● **Requirement**
Each line from the one with "(五) 關於省市政府預算、決算之審核。" to the final line of the data must be reproduced exactly, and no other line may appear.

Data excerpts
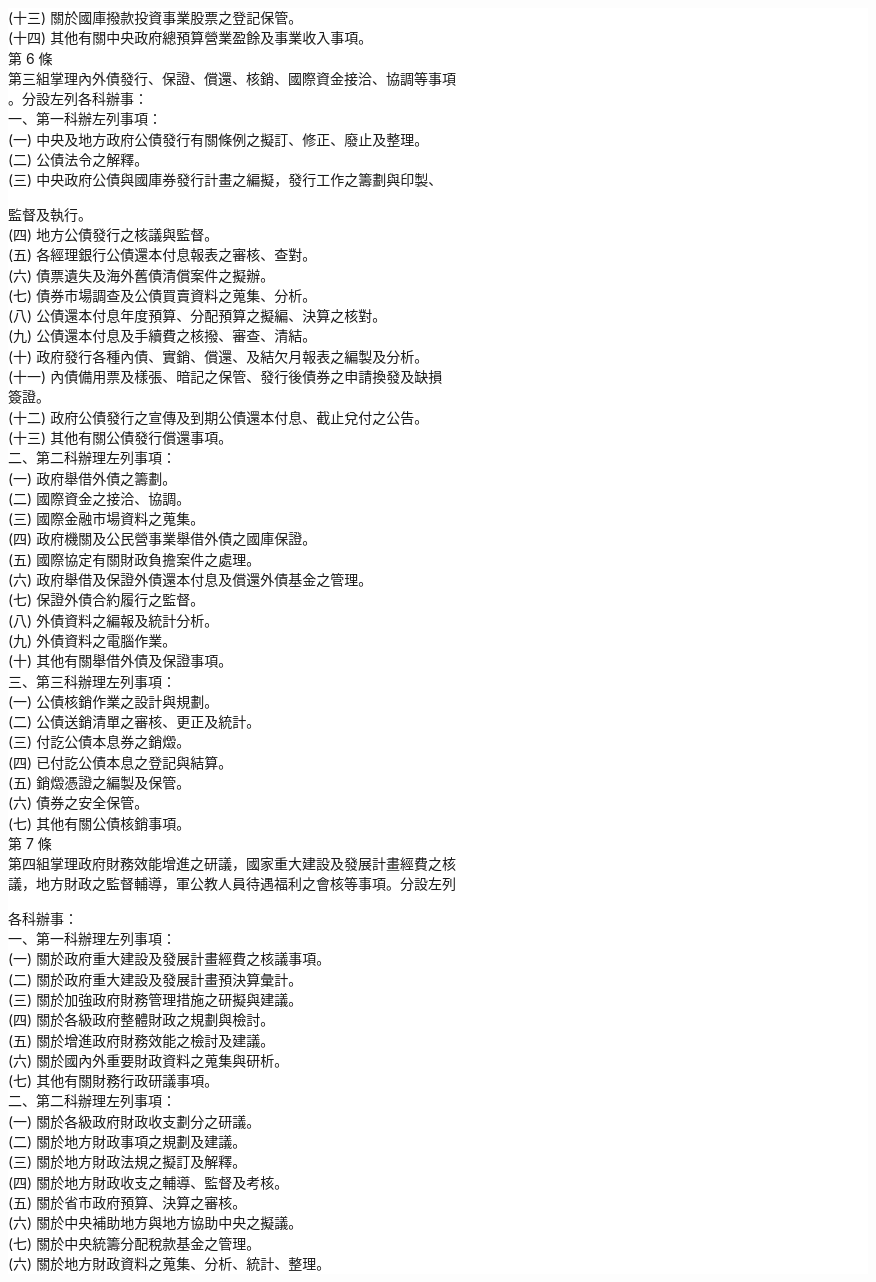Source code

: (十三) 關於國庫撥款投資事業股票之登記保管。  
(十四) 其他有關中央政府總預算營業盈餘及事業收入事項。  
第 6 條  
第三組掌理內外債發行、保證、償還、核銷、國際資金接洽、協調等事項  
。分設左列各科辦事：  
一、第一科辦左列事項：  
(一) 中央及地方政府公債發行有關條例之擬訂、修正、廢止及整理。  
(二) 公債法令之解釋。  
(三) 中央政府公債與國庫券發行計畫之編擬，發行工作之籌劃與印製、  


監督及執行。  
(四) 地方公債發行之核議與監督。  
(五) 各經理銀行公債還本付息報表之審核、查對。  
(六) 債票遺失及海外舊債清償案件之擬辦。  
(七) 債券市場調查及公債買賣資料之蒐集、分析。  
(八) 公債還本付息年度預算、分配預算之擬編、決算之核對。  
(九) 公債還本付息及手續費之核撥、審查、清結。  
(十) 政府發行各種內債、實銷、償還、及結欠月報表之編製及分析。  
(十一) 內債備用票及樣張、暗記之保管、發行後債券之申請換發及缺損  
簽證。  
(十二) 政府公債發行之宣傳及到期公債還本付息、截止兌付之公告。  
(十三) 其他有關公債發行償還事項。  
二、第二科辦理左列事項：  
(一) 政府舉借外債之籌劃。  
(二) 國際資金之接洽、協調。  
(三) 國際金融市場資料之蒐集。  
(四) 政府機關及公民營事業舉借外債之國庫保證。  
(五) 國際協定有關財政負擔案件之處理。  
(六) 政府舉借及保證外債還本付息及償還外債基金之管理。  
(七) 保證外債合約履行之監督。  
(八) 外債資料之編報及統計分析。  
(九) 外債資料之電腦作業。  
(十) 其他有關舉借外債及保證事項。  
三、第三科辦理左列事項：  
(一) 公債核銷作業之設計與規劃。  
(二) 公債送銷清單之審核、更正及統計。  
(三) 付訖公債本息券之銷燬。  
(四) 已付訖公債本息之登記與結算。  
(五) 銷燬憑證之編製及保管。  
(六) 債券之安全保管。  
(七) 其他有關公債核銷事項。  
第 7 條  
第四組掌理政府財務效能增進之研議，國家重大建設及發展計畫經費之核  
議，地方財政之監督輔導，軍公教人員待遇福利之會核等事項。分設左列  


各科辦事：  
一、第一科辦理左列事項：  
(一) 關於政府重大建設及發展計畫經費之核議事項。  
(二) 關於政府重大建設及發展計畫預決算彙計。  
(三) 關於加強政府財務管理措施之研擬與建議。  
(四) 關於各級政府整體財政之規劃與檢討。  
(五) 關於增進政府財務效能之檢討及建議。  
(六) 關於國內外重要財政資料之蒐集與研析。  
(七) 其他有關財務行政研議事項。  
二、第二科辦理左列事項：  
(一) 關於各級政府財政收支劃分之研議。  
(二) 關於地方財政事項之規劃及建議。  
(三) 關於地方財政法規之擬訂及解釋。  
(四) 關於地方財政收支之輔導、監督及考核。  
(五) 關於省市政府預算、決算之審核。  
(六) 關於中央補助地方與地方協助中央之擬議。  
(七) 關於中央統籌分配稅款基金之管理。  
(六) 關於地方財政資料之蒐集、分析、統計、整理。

● **Your solution**
(五) 關於省市政府預算、決算之審核。  
(六) 關於中央補助地方與地方協助中央之擬議。  
(七) 關於中央統籌分配稅款基金之管理。  
(六) 關於地方財政資料之蒐集、分析、統計、整理。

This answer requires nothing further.